In einem Railjet sind zigtausende Teile verbaut, die alle penibel genau in einer Stückliste aufgelistet werden und eine eigene Nummer haben. „Auch da wollen wir im Zuge der Digitalisierung die Papierberge reduzieren. Das gleiche machen wir auch bei Check- und Prüflisten. Die Techniker verbinden sich dann mit dem Zug und bekommen schnell und benutzerfreundlich angezeigt, was getan werden muss“, so Danko über das laufende Großprojekt. Auf seine laufenden und bereits abgeschlossenen Digitalisierungsprojekte kann Danko durchaus stolz sein: „Hier sind wir sicher auch einer der Vorreiter in Europa. Wir tauschen uns regelmäßig mit anderen Ländern aus.“
Abertausende Bauteile
Danko und sein Team haben auch die Kennzeichnung sämtlicher sicherheitsrelevanten Bauteile der ÖBB-Fahrzeugflotten mit RFID-Chips angestoßen. Da sind Komponenten wie Laufwerke, Bremsen, Radsätze und ähnliches beinhaltet – insgesamt rund eine Million Bauteile. Durch die Chips kann man nun den kompletten Lebenszyklus der Komponenten abbilden. So kann aber auch zuverlässig verhindert werden, dass Teile etwa falsch eingebaut werden. Auch einem weiteren Trendthema von Industrie 4.0 hat sich Danko gewidmet: „Wir setzen inzwischen verstärkt auf additive Fertigung, also 3D-Druck, speziell beim Thema Ersatzteile. Denn besonders bei alten Bauteilen ist es mitunter sehr schwierig bis nicht mehr möglich, diese noch zu bekommen.“ TS hat dafür in Linz eine eigene Werkstatt aufgebaut, wo rund um die Uhr 3D-gedruckt wird.

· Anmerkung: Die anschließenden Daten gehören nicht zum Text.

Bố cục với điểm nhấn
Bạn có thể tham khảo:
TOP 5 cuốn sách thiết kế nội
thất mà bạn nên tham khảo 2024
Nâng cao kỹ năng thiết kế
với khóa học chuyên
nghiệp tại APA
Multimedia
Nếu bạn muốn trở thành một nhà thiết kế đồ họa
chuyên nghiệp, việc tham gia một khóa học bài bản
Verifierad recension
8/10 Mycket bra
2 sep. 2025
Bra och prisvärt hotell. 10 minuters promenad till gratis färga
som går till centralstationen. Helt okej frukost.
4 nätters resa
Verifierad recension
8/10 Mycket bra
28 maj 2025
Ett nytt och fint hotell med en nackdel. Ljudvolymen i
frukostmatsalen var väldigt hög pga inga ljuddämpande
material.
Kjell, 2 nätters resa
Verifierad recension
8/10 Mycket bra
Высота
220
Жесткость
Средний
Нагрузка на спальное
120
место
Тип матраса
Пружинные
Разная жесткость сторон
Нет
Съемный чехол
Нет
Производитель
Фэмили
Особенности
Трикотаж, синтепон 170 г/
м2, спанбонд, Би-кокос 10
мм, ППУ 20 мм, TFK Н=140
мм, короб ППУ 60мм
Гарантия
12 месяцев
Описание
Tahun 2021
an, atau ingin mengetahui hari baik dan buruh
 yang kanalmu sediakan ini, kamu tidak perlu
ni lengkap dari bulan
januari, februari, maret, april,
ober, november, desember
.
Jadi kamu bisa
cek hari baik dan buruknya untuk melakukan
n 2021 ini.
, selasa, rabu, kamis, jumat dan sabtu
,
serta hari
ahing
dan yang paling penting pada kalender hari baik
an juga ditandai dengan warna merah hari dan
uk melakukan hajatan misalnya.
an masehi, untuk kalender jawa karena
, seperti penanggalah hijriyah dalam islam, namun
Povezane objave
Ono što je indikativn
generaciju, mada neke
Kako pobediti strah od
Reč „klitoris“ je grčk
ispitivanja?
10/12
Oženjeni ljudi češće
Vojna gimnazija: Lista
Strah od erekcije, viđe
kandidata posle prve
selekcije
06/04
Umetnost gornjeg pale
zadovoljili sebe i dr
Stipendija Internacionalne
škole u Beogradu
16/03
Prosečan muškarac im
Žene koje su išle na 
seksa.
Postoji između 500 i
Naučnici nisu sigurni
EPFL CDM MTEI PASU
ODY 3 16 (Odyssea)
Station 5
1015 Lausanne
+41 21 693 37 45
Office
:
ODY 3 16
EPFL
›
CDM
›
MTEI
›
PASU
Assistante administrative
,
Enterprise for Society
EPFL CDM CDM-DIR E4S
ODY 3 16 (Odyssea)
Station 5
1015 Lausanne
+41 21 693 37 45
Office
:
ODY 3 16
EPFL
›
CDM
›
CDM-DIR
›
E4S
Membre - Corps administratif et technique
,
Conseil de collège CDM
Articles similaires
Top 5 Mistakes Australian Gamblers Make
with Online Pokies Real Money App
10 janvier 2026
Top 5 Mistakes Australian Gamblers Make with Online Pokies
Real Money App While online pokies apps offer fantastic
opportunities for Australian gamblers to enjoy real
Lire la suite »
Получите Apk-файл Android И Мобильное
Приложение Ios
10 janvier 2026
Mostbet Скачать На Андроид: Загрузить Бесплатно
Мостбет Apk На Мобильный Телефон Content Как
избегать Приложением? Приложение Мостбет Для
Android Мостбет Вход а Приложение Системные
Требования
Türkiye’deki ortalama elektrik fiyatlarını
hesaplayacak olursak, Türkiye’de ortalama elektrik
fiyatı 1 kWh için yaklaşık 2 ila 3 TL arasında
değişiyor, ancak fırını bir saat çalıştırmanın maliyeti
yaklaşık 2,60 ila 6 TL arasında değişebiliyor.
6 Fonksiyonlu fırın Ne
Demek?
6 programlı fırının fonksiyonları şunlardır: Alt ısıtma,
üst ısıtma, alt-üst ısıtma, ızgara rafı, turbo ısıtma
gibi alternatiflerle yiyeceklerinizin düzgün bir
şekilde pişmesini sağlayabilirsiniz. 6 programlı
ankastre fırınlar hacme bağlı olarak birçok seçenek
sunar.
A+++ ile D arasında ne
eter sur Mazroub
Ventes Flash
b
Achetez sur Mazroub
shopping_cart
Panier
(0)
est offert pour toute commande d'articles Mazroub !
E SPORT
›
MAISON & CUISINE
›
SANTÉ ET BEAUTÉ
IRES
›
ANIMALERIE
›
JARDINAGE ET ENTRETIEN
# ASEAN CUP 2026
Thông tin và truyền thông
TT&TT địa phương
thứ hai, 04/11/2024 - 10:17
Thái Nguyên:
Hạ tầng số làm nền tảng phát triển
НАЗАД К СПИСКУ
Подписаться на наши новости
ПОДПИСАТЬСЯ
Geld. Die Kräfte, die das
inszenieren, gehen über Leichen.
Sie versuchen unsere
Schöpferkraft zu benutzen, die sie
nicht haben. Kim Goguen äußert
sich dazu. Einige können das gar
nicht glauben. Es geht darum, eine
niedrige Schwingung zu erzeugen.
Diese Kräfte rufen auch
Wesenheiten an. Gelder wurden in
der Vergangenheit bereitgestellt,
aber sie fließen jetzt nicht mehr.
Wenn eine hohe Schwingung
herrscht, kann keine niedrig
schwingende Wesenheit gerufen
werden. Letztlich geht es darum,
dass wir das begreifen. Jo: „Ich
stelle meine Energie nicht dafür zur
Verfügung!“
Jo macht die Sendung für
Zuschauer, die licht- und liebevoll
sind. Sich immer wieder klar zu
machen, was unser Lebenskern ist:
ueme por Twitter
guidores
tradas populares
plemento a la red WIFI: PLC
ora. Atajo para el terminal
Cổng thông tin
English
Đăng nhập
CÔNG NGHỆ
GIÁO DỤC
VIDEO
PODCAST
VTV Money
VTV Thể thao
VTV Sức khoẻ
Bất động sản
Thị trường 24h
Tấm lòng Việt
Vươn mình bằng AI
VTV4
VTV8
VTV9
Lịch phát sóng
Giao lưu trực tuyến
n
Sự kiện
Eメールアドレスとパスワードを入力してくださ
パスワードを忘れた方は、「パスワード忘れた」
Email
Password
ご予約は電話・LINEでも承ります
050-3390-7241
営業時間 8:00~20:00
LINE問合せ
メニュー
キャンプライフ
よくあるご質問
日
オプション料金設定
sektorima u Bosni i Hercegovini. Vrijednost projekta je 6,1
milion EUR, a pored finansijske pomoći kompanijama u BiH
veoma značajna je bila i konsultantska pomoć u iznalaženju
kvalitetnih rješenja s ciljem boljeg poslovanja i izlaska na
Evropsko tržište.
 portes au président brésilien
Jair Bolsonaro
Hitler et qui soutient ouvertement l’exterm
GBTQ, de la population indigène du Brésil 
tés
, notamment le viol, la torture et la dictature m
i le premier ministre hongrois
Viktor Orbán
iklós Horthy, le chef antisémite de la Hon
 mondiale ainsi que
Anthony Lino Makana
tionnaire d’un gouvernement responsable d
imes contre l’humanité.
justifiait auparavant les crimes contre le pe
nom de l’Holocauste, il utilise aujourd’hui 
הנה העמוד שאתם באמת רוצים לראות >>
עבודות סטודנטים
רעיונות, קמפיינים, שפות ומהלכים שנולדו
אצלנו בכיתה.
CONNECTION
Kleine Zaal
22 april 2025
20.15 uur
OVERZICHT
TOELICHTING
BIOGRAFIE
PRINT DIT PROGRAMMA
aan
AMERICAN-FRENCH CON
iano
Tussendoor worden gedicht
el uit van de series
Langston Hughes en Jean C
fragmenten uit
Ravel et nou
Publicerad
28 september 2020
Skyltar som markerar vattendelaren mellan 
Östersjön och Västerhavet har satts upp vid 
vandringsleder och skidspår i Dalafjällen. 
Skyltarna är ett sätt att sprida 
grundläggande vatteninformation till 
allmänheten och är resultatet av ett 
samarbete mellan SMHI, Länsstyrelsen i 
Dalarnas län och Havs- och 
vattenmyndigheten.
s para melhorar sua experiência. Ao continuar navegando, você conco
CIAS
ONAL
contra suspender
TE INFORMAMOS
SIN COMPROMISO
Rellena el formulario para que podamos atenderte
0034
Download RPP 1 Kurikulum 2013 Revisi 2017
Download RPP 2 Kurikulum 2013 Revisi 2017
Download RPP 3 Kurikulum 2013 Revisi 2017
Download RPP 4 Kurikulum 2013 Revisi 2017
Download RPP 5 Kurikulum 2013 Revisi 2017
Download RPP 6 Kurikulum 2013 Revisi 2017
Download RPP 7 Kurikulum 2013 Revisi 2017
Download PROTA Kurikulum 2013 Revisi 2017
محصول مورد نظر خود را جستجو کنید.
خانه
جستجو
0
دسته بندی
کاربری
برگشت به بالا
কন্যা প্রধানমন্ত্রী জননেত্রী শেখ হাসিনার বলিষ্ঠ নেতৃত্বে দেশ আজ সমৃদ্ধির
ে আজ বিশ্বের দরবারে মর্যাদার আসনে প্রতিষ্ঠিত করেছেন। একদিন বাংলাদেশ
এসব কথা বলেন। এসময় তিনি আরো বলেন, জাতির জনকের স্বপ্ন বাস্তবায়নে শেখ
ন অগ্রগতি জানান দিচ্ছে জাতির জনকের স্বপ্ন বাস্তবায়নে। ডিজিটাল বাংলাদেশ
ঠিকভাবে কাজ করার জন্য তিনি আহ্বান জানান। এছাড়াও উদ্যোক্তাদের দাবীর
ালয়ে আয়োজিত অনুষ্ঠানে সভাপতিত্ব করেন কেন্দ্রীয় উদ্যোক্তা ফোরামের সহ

E-Learning, 3D-Modelle und Zukunftsvisionen
Was die Zukunft betrifft, hat Danko weitere ehrgeizige Ziele. „Ein Zug soll sich automatisch anmelden können, automatisch die richtige Werkstatt finden und auch dem Personal vor Ort im Vorfeld exakt übermitteln, was bei der Instandhaltung genau zu tun ist. Das ist die Vision für die nächsten Jahre.“ Auch beim Thema Ausbildung ist Danko nicht untätig: „Wir setzen auf E-Learning oder Augmented Reality, etwa mit der Microsoft Hololense, wo wir 3D-Modelle hineinladen können. Das hilft uns enorm, weil wir damit standortübergreifend arbeiten können.“
Aufgrund dieser Beispiele und der damit verbunden Verbesserungen in den Bereichen Sicherheit, Effizienz und Kostensenkung dürfte es der Jury des CIO Award heuer nicht sonderlich schwer gefallen zu sein, Gerald Danko als Top CIO 2018 zu adeln.